2. Contrasting White
The intention here is to provide contrasting pools of white light. The most obvious is the lighting under the seating using linear ETV100. This unit is normally used as an inground fixture and it is tough enough to be driven over. We used it because we liked the sharp linear lighting effect.
The pathways at high level use the RMC320. This has an asymmetric beam with a choice of six different optical distributions. The CAD optimised optics allow for very wide spacings thus minimising the number of columns to be used.
We have used a forward throw version of the RMC320 on the upper levels to light the different levels on the terracing. This also clearly defines one level from another.

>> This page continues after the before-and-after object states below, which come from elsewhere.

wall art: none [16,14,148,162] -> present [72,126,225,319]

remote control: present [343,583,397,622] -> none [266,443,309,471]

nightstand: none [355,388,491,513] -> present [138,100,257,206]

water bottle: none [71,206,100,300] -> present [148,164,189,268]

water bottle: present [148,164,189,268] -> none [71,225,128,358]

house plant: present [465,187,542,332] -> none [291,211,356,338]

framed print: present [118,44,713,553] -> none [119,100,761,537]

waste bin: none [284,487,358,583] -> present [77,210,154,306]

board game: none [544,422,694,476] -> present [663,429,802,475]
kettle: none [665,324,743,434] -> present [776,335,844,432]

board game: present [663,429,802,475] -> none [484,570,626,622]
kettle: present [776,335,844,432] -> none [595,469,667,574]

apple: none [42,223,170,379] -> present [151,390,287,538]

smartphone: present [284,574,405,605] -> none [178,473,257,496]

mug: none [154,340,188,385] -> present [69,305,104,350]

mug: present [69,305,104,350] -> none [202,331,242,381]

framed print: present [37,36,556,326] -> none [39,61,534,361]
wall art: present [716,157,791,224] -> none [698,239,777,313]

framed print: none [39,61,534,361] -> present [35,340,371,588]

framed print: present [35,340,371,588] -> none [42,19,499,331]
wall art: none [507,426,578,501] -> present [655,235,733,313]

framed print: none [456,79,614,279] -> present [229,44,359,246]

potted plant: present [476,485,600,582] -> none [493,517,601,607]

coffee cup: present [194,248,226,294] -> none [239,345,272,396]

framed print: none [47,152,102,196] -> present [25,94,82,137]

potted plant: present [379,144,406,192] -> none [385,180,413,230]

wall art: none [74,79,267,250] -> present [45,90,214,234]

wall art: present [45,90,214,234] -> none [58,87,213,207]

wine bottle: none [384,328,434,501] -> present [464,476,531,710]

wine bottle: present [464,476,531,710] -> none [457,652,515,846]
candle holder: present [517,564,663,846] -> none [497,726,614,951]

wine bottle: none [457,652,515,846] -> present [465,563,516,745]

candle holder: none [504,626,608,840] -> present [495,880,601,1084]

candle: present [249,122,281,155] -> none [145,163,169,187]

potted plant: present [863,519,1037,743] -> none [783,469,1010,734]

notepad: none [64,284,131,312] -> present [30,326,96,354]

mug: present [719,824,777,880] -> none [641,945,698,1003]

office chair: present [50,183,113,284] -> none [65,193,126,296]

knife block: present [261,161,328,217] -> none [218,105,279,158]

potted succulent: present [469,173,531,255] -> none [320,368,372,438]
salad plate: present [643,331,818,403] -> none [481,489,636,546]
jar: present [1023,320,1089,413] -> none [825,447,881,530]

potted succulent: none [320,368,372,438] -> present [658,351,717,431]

The terracing risers are illuminated with inground paver lights, the ETC300. We have used a medium beam but a narrow with a sharp cut-off is also available
3. Simplicity Itself
This is simplest of the options and maybe my personal favourite. You can see that there are very few luminaires used.
The seating area is clearly illuminated by the RMC320 and these also provide uniform lighting along the pathways. These particular units are 21W mounted at 5m and emit 2,400 lm but there is a 54W, 8,000 lumen version so you could mount it much higher.
Again, we have use the KTY234 bollard but this time with a symmetric distribution to illuminate the centre of the green areas.
The terracing and the pathway at lower level are again illuminated using the RMC320 with the asymmetric side-throw distribution.
Lighting on steps is always important an, again, we have illuminated each tread with the STO9 steplight.